Options available for the treatment of bone pain include NSAIDs, steroids, narcotics and palliative radiation therapy. NSAIDs and narcotics can be helpful in reducing pain secondary to increased prostaglandins and cytokine levels, but do not affect osteoclastic bone destruction.

It is debatable whether chemotherapy by itself is capable of providing any degree of pain relief.

Palliative radiation therapy involves several larger doses of radiation weekly or bi-weekly.

Side effects are minimal, and in published studies 70 percent to 90 percent of dogs experienced pain relief an average of two to four months.

Immediate pain relief is attributed to a decrease in the release of chemical mediators such as prostaglandins, while later pain relief is felt to be secondary to recalcification and repair of osteolytic lesions. (Green EM, Adams, WM Forrest LJ. Four Fraction Palliative Radiotherapy for Osteosarcoma in 24 Dogs. J Am Anim Hosp Assoc 2002;38:445-451).

Pamidronate for osteosarcoma bone pain

It is logical to assume that by decreasing osteoclastic bone destruction, patients will experience significant pain relief and show an increase in bone density.

Bisphosphonates, in particular the aminobisphosphonates, are a class of drugs capable of decreasing bone resorption. The most popular use of these drugs in humans has been in the prevention of osteoporosis, but several of the drugs have been used for the relief of bone pain, delaying the progression of bone lesions and controlling hypercalcemia.

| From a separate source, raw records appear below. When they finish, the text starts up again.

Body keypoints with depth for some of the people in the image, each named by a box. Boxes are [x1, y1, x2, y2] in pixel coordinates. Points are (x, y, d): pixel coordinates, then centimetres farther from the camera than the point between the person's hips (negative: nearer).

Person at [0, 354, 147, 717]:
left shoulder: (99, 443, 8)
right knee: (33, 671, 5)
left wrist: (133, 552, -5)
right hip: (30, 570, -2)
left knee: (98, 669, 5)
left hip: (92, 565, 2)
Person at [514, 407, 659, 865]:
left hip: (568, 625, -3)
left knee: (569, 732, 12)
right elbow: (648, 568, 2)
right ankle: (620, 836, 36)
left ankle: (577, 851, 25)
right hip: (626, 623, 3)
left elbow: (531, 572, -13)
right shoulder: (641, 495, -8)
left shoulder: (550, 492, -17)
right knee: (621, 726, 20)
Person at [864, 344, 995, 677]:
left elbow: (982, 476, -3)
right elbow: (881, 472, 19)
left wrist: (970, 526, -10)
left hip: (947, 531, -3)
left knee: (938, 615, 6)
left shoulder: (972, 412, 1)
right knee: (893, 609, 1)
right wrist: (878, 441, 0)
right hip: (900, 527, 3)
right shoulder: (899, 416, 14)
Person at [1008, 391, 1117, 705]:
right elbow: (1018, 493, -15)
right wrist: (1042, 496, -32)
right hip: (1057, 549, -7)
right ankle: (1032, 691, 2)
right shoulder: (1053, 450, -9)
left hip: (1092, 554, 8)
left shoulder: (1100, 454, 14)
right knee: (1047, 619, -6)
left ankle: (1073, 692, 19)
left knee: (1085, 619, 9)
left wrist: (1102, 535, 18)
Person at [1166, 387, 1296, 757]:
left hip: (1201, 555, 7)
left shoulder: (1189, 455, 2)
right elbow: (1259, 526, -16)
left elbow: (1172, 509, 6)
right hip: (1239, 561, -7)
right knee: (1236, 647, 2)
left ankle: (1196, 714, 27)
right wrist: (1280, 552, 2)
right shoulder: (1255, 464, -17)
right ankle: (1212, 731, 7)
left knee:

Table 1 Subjective clinical pain-score questionnaire
Pamidronate has been safely administered to healthy, skeletally mature dogs with minimal side effects. In a recent study, pamidronate was administered intravenously to 43 dogs with appendicular osteosarcoma. Dogs were given 1-2 mg/kg of pamidronate over two hours. Responses were assessed using a clinical pain-score questionnaire (Table 1), serial limb radiographs, bone-density measurements and urinary N-telopeptide (NTx) excretion.

Urinary NTx is a marker of bone resorption, which decreases with effective anti-resorptive therapy. It was found that 28 percent (12/43) experienced significant pain relief based on the pain scores for a median of 231 days. Patients with decreases in the pain score were also those that showed a significant increase in bone density. Urinary NTx decreased in all treated patients regardless of response, although it increased significantly in the responder group at the time of pain recurrence. (Fan TM, Lorimier LP, Charney SC et al: Single-Agent Pamidronate for Palliative Therapy of Canine Appendicular Osteosarcoma Bone Pain. J Vet Intern Med 2007;21:431-439).


Pamidronate provides a novel method of pain relief in dogs with osteosarcoma. It can be safely combined with other methods of pain relief such as radiation therapy for more effective pain control. There may be other potential uses for this drug as well, including the treatment of other cancers that create bone osteolysis and hypercalcemia of malignancy.

Dr. Cronin earned her DVM degree from Cornell University in 1990. She completed an internship at the Animal Medical Center in New York and a medical oncology residency at North Carolina State University. She is a diplomate of the American College of Veterinary Internal Medicine in the specialty of oncology. After completing her residency, she was a lecturer at the University of Pennsylvania Veterinary Teaching Hospital and a medical oncologist at Angell Memorial Animal Hospital in Boston. In 2001, she co-founded the New England Veterinary Oncology Group in Waltham, Mass.